— start Passage —
The boulders don't block access to the range. If enough sportsmen pressured the Timpanogos district, the gates could be opened. Shooting there was free. Range was up to 300 yards. No houses are within 600 feet.


----------



## highcountryfever (Aug 24, 2009)

redleg said:


> 90redryder said:
> 
> 
> > Dallan/High country. That spot above pleasant grove used to be an awesome place to shoot, as you know they put gates up and also they covered the road in boulders so the range is ruined, on top of that there are always people hiking up there so safety would be a huge concern.
> ...


I would support doing something like that.


----------



## redleg (Dec 5, 2007)

I tried to get more people interested a few years ago but no one wanted to get involved.
The range was made by the Veterans of Foreign Wars and managed by the PG sportsman’s club. Interest in the club died in the 90s and the range was ignored. Now the city and Forest Service act like it was never there. they want all roads closed because kids ride ATVs off rode there. closing the road didn't stop it. that's what "OFF ROAD" means. If these government agencies supported the people rather than a few loud mouths (with money) the road to the range would be open, they would just patrol it to stop the off road crazies.
— end Passage —
— start Extracted material —
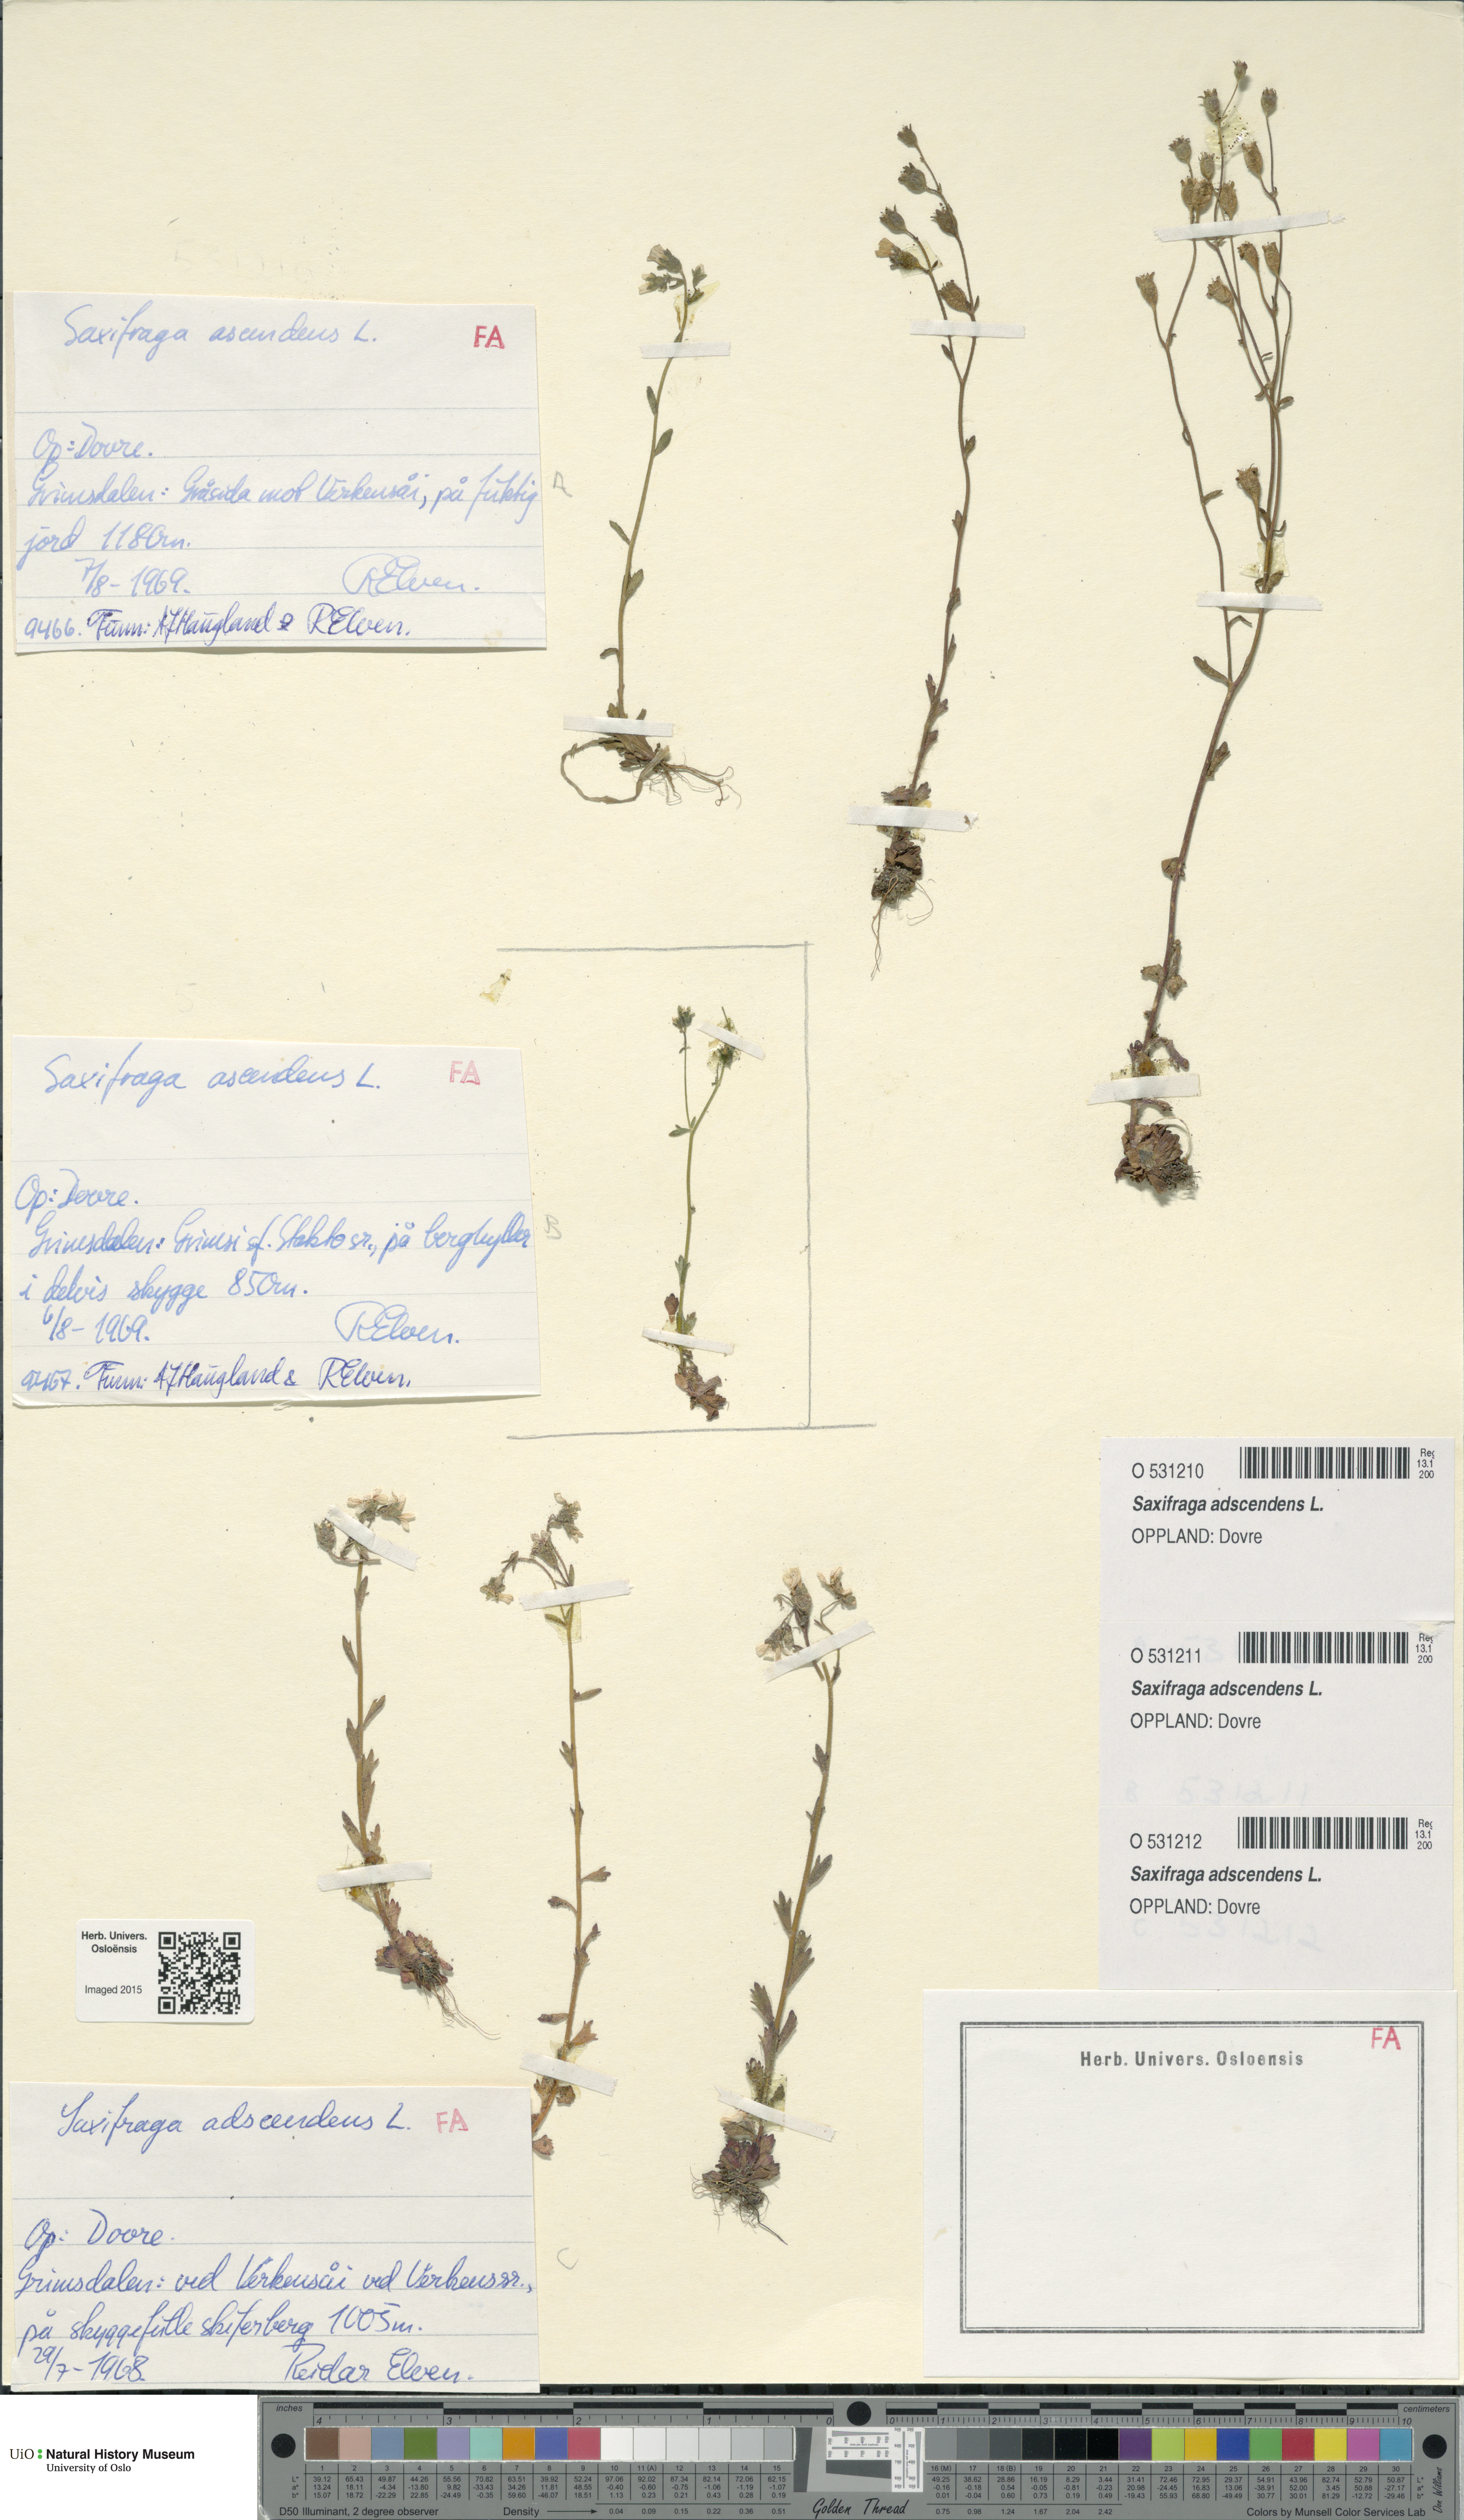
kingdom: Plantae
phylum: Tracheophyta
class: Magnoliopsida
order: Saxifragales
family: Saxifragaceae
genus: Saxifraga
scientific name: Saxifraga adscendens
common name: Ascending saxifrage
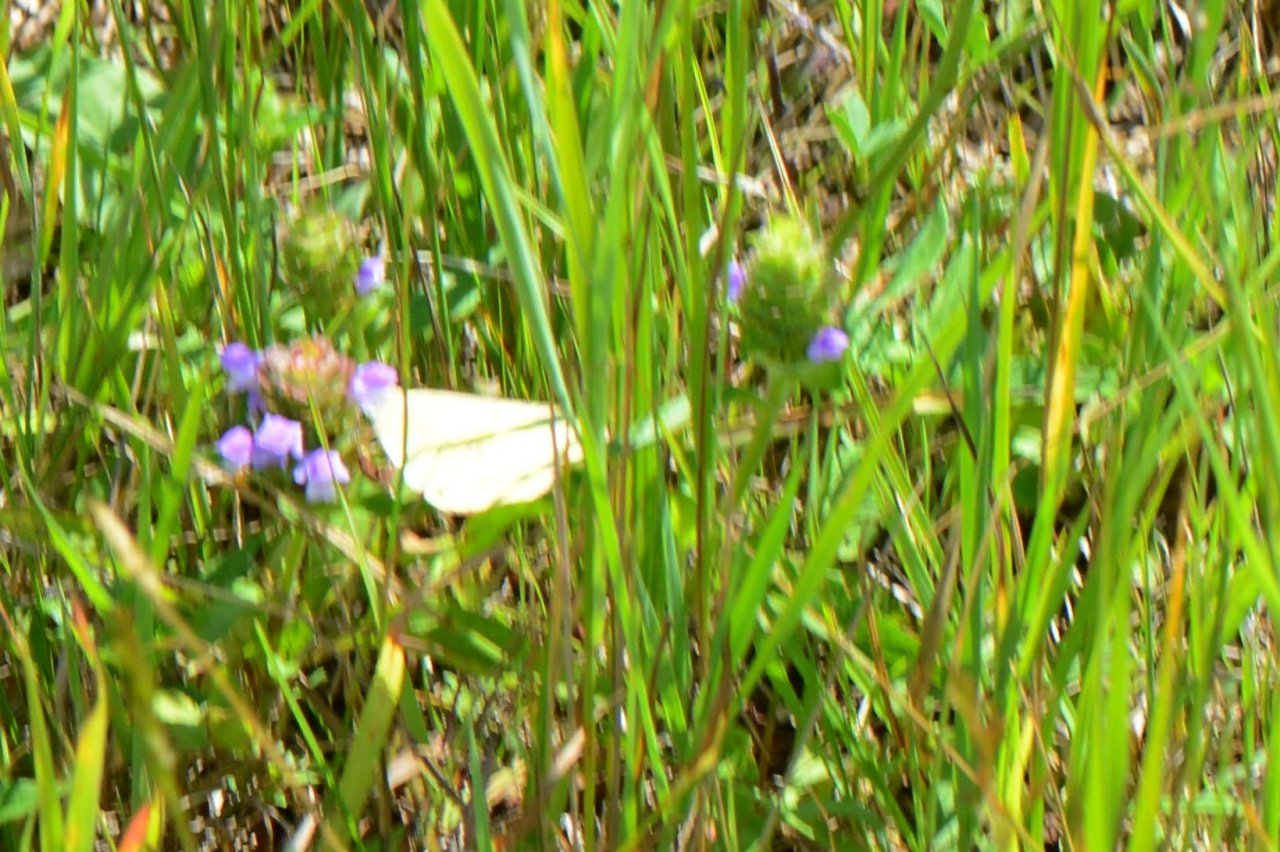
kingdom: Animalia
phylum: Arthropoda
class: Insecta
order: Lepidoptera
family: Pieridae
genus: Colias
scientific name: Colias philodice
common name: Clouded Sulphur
— end Extracted material —
Requests
#1 Reproduce word for word the part of the shooting range thread between "## redleg (Dec" and "off road crazies.", inclusive.
#2 Quote the lines of the rows between the line holding "order: Saxifragales" and the last line of the rows, inclusive, but leave the pictures out.

Solutions below
#1
## redleg (Dec 5, 2007)

I tried to get more people interested a few years ago but no one wanted to get involved.
The range was made by the Veterans of Foreign Wars and managed by the PG sportsman’s club. Interest in the club died in the 90s and the range was ignored. Now the city and Forest Service act like it was never there. they want all roads closed because kids ride ATVs off rode there. closing the road didn't stop it. that's what "OFF ROAD" means. If these government agencies supported the people rather than a few loud mouths (with money) the road to the range would be open, they would just patrol it to stop the off road crazies.

#2
order: Saxifragales
family: Saxifragaceae
genus: Saxifraga
scientific name: Saxifraga adscendens
common name: Ascending saxifrage
kingdom: Animalia
phylum: Arthropoda
class: Insecta
order: Lepidoptera
family: Pieridae
genus: Colias
scientific name: Colias philodice
common name: Clouded Sulphur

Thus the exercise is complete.